Applied Digital Corporation announced on March 2, 2026 that its subsidiary, APLD ComputeCo 2 LLC, will issue $2.15 billion of senior secured notes due 2031. The notes will be sold in a private placement to qualified institutional buyers under Rule 144A and to certain non‑U.S. investors under Regulation S.
The proceeds will be used to build a 200‑megawatt IT load at the Polaris Forge 2 AI Factory campus in Harwood, North Dakota. The campus, a 280‑megawatt AI factory, is slated to begin operations in 2026 and reach full capacity by early 2027. A long‑term lease agreement with a U.S. investment‑grade hyperscaler could generate roughly $5 billion of revenue over 15 years, anchoring the project’s financial foundation.
The new debt will raise Applied Digital’s debt‑to‑equity ratio to 1.8. The company’s operating margin stands at –27.96 % and its net margin at –58.23 %, while an Altman Z‑Score of 1.77 places it in the distress zone. The additional leverage underscores the company’s aggressive capital‑intensive growth strategy and the associated financial risk.

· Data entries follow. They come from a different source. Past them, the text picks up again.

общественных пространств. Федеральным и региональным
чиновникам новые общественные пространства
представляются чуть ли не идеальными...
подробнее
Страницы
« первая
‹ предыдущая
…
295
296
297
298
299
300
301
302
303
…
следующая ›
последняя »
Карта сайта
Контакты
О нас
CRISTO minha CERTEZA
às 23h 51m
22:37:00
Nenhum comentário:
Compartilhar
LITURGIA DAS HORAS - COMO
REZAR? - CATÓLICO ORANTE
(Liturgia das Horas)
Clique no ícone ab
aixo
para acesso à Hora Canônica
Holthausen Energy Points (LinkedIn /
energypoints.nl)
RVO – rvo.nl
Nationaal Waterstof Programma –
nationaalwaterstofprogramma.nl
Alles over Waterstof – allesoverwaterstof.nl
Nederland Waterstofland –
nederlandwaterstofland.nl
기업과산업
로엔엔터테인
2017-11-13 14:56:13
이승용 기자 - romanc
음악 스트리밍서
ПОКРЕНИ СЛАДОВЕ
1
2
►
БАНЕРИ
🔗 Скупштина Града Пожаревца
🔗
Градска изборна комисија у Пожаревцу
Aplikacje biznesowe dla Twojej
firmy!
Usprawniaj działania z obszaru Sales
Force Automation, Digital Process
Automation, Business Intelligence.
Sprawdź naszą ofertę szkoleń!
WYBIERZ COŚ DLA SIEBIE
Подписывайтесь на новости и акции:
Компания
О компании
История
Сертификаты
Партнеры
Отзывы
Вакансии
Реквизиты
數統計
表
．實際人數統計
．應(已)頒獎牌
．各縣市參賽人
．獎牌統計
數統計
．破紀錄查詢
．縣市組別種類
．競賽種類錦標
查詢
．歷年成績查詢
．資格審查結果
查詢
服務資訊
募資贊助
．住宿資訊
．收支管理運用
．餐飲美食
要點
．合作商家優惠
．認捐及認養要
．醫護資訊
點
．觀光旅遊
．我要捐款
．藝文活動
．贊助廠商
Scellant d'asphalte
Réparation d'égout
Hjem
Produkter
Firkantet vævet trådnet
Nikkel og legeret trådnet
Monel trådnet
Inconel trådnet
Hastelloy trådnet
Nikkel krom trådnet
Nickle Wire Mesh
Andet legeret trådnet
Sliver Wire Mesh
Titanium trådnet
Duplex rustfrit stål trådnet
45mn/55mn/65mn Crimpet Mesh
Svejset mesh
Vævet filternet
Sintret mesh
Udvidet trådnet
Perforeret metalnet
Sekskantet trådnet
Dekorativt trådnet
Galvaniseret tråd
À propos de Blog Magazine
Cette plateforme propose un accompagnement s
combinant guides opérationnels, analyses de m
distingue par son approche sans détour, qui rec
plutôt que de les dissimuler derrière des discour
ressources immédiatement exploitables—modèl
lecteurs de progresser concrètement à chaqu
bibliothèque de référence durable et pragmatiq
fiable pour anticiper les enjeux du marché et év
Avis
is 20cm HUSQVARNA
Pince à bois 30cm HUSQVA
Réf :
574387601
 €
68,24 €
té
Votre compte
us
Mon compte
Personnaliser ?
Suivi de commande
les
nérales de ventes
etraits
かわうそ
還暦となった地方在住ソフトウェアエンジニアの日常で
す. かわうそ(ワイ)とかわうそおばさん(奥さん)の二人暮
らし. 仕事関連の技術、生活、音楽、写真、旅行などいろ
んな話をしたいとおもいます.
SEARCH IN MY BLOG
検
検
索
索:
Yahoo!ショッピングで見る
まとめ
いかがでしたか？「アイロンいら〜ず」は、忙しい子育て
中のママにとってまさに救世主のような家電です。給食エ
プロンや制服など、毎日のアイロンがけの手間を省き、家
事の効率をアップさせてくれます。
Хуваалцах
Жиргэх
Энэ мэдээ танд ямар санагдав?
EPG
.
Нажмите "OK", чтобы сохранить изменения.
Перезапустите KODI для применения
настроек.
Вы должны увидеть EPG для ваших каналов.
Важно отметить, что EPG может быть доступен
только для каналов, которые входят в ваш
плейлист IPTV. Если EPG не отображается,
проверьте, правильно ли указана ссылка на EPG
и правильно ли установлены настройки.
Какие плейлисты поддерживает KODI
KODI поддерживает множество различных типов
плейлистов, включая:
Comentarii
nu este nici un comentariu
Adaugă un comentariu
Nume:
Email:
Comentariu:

Applied Digital’s pivot from cryptocurrency mining to AI and high‑performance computing is a core part of its strategy. The company has partnered with ABB to supply medium‑voltage UPS technology and switchgear for its AI factories, and it has secured a partnership with a major hyperscaler to anchor the Polaris Forge 2 lease. CEO Wes Cummins emphasized the firm’s execution advantage, stating, "What sets us apart isn't just the size of our pipeline – it's how fast we can deliver. The real constraint in this industry is execution, and our team continues to prove that large‑scale, next‑generation data centers can be designed, financed, and brought online faster and more efficiently than anyone thought possible."
Investors have reacted cautiously to the announcement, citing concerns over the increased debt load and the capital‑intensive nature of the expansion. Management’s confidence in execution and the long‑term lease agreement, however, suggest a belief that the project will generate substantial revenue and strengthen the company’s position in the AI infrastructure market.
The financing marks a significant milestone in Applied Digital’s transformation strategy. While the debt increase heightens financial risk, the company’s focus on rapid deployment, strategic partnerships, and a secured lease agreement aim to deliver a robust revenue stream that could offset current losses and support future growth in the AI and HPC sectors.